Advertisement

Just Play the Music

Share
TIMES STAFF WRITER

There’s a new brood of Brits knocking at the USA’s door--this one striking a more hat-in-hand than in-your-face stance. Maybe they noticed that the old rock-star arrogance didn’t work for Oasis and company, who were recently sent packing by young Americans who apparently preferred their hooliganism home-grown.

So here they are, winsomely tugging at America’s sleeve: Coldplay (the sudden, out-of-nowhere front-runner), Travis, Gomez, the Stereophonics; most of them on or about their third album and all hoping that their tuneful, wistful strains will somehow crack the hip-hop/teen-pop/aggro-rock monolith.

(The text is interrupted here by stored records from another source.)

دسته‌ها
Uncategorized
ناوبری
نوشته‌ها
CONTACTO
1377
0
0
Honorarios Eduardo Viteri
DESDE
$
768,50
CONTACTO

Due up next to swing at the pinata are the Stereophonics, a group of three childhood friends from the Welsh village of Cwmaman and the band with the lowest U.S. profile of the bunch--their last album, “Performance and Cocktails,” sold 38,000 here, compared to 196,000 for Travis’ “The Man Who” and 63,000 for the low-key Gomez’s “Liquid Skin.”

Advertisement

The trio also packs perhaps the brashest attitude of the bunch, stemming in part from its star stature in the U.K., where it headlines stadiums and has sold more than a million albums. Over there, singer-songwriter Kelly Jones is a dark-eyed heartthrob whose moods and moves are tracked by the music press as big news: “Kelly Goes It Alone--Is This the End of the Stereophonics?” blared the cover of the New Musical Express last fall when he did a few acoustic dates.

It wasn’t the end at all, it turns out. The band, minus drummer Stuart Cable for this occasion, is on a brief U.S. acoustic tour (they play the El Rey Theatre on Friday) to preview the April 17 release of its third album “J.E.E.P.” The title is an acronym for “just enough education to perform,” a line from the single “Mr. Writer,” a broadside against music journalists. Jones is a prickly sort, impatient with the sideshow and happy to tweak the ringmasters.

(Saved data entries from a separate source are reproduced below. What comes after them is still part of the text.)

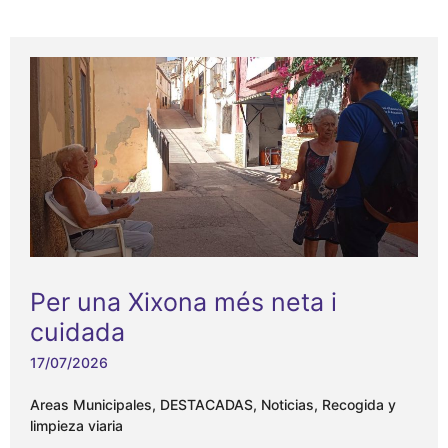
Per una Xixona més neta i
cuidada
17/07/2026
Areas Municipales
,
DESTACADAS
,
Noticias
,
Recogida y
limpieza viaria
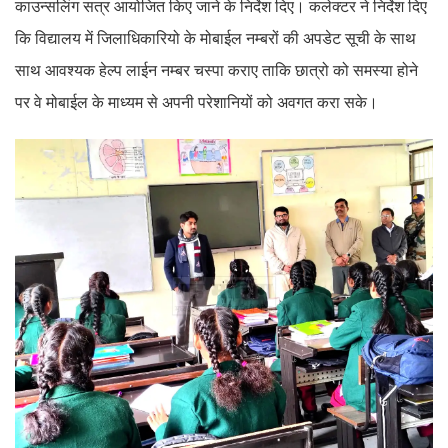
काउन्सलिंग सत्र आयोजित किए जाने के निर्देश दिए। कलेक्टर ने निर्देश दिए
कि विद्यालय में जिलाधिकारियो के मोबाईल नम्बरों की अपडेट सूची के साथ
साथ आवश्यक हेल्प लाईन नम्बर चस्पा कराए ताकि छात्रो को समस्या होने
पर वे मोबाईल के माध्यम से अपनी परेशानियों को अवगत करा सके।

“A lot of those bands did really well and it just didn’t last long,” he says of his vanquished countrymen. “People get fed up with talking about music more than playing it. It’s become an industry where you’re talking about it and marketing it much more than actually creating it, and I think a lot of musicians are starting to get really frustrated with that.”

Avoiding a Record With No Feeling

The Stereophonics’ solution was to bear down on “J.E.E.P.,” adding more voices, arrangement wrinkles and spontaneous spirit to Jones’ brawny, heart-on-sleeve vignettes.

“That was a main goal for the album, just to try to make a record with an atmosphere,” says Jones, 26. “I think a lot of records these days, they start there, they end there and there’s no feeling in between. . . . On the end of ‘Step on My Old Size Nines’ we just kind of fizzled out with a Rhodes piano and a Wurlitzer piano, and we just wanted to keep all that in. It could have easily been a fade, but I like the scruffiness of it all. Seven of the 11 vocals are guide vocals, just because they captured something at the time.”

In other words, markets be damned.

“I think people can only take stuff without feeling for so long. It’s a very young audience that’s buying that sort of stuff, and people are gonna want to start listening to something with a bit more base to it or soul to it. It can only come back the other way, and hopefully when it does we’ll be in the right place at the right time.”

Advertisement

The success of Coldplay and of a mature singer-songwriter such as David Gray, a fellow Welshman, are encouraging, but the challenges are formidable, from the sheer volume of competition to the fact that their U.S. label, V2, is a small fish in the music-conglomerate pond. The group is ready to tour relentlessly, with plans to return to the U.S. in May with a five-piece lineup.

“We’ve just got to keep coming back I suppose,” Jones says. “We know we’re a good live band and we know we can hold our own on any stage with any artist. It’s just a matter of luck and timing. . . . You can’t get bitter or cynical, you’ve just got to keep doing it. Nobody owes you anything and there’s no rule book.”